Career highlights and awards
- 2× All-Star (2014, 2016); Gold Glove Award (2015); Silver Slugger Award (2016);

Medals
Men's baseball
Representing Cuba
Baseball World Cup
| Silver medal – second place | 2009 Nettuno | Team |
Intercontinental Cup
| Gold medal – first place | 2010 Taichung | Team |
Pan American Games
| Gold medal – first place | 2007 Rio de Janeiro | Team |
World University Baseball Championship
| Gold medal – first place | 2010 Tokyo | Team |

= Yoenis Céspedes =

Cuban-born baseball player (born 1985)

Yoenis Céspedes Milanés (born October 18, 1985), nicknamed "La Potencia" (The Power), is a Cuban-born former professional baseball outfielder. He made his Major League Baseball (MLB) debut on March 28, 2012, for the Oakland Athletics, and has also played in MLB for the Boston Red Sox, Detroit Tigers, and New York Mets. Primarily a left fielder in his early career, he split between left and center field on the Mets. A right-hand batter and fielder, he stands 5 ft 10 in tall and weighs 220 lb.

From Campechuela, Cuba, Céspedes played eight seasons until 2010 for the Alazanes de Granma in the Cuban National Series. In that time, he batted .319, .404 on-base percentage (OBP), .565 slugging percentage (SLG), 169 home runs and 557 runs batted in (RBI) over 528 games. He was also a member of the Cuba national team, winning gold medals in three tournaments. In MLB, he won the Home Run Derby in both 2013 and 2014. He is a two-time All-Star, and played in the 2015 World Series as member of the National League champion Mets.

==Early life==
Céspedes was born in the small town of Campechuela, in Granma Province, Cuba. Céspedes is the son of Estela Milanés, a softball pitcher who appeared in the 2000 Summer Olympics for Cuba, and Cresencio Céspedes, a former Cuban League catcher who separated from Milanés when Yoenis was one year old. At age 10, he was sent by his mother to a state-run school where he could focus on baseball.

==Cuban career==
Before defecting, Céspedes' first name was generally spelled Yoennis. Céspedes debuted in the Cuban National Series with the Alazanes de Granma during the 2003–04 Cuban National Series, hitting .302/.382/.503 (batting average, on-base percentage and slugging percentage). He was considered for the Cuban National Series Rookie of the Year Award, but lost out to Frank Montieth.

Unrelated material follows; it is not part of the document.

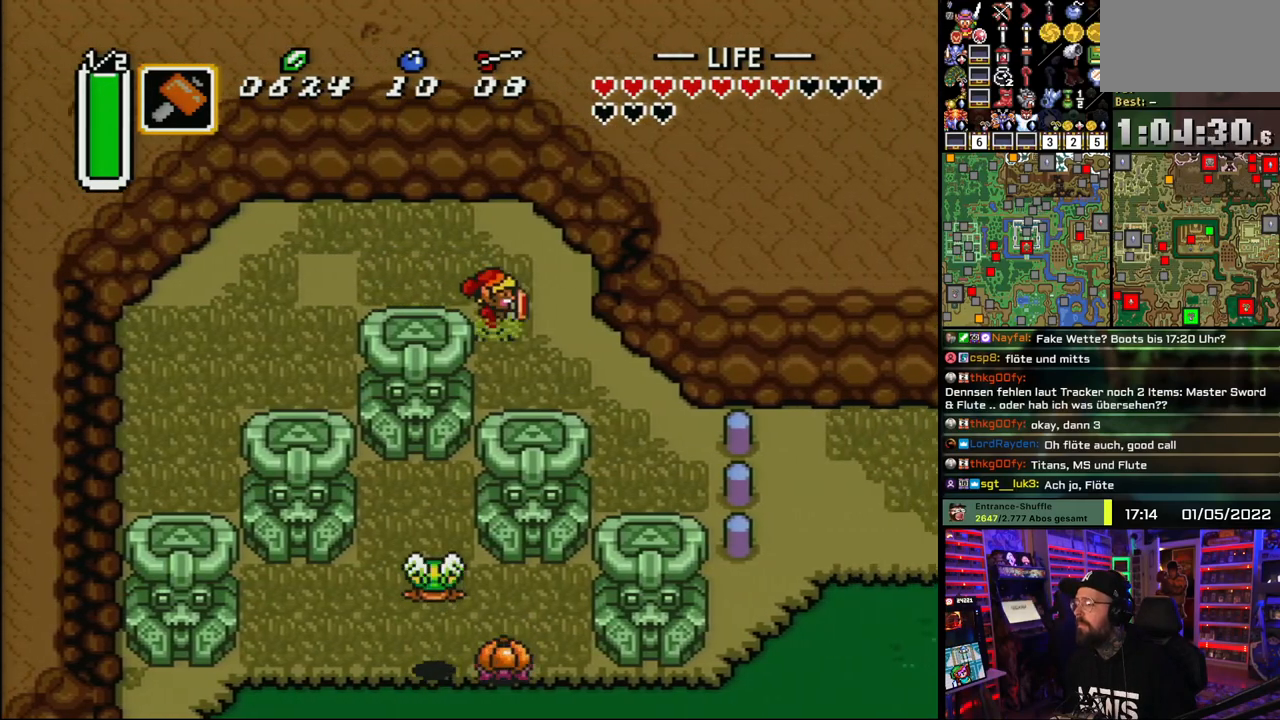
{"buttons": ["DPAD_DOWN", "DPAD_RIGHT"], "events": []}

He batted .313/.403/.540 in the 2004–05 season.

In the 2005–06 season, he hit .351/.444/.649 with 23 home runs, 89 runs and 78 runs batted in (RBI) in 88 games played. He tied Yuli Gurriel for the National Series lead in runs and was four home runs behind Gurriel for the lead, placing second. He tied for seventh in doubles (24), was second in total bases (220, 6 behind Gurriel) and was 4th in slugging. He hit .481/.481/.741 for Cuba in the 2006 Haarlem Baseball Week. Despite his strong performance, Céspedes was left off Cuba's roster for the inaugural World Baseball Classic in 2006. Joe Kehoskie, at the time an agent who followed Cuban baseball closely, told Toronto's The Globe and Mail that Céspedes was the best player left at home by Cuba.

He produced at a .303/.402/.541 rate in the 2006–07 season with 17 home runs and 79 runs in 89 games. He again led in runs. He was also fifth in doubles (24), tied Yosvani Peraza for third in home runs, was fourth in total bases (184), tied Alfredo Despaigne for fourth in RBI, tied for fourth in steals (15) and was sixth in slugging. He was 1-for-7 with a steal and a run in the 2007 Pan-American Games in his debut for the Cuban national team.

He hit .284/.342/.552 in the 2007–08 season. He was among the league leaders in RBI (tying teammate Despaigne for third with 78), tied Yoandry Urgellés for fourth in runs (82), was second in home runs (26, trailing only Alexeis Bell) and fourth in 202 total bases.

Céspedes batted .323/.411/.601 in the 2008–09 season with 24 homers and 83 runs in 87 games. He tied Leonys Martín for fourth in the league in runs and tied Rolando Meriño for third in home runs (trailing Alfredo Despaigne and Joan Carlos Pedroso). He was seventh in total bases (197), ninth in RBI (76) and 10th in slugging. He made the All-Star outfield alongside Giorvis Duvergel and Despaigne.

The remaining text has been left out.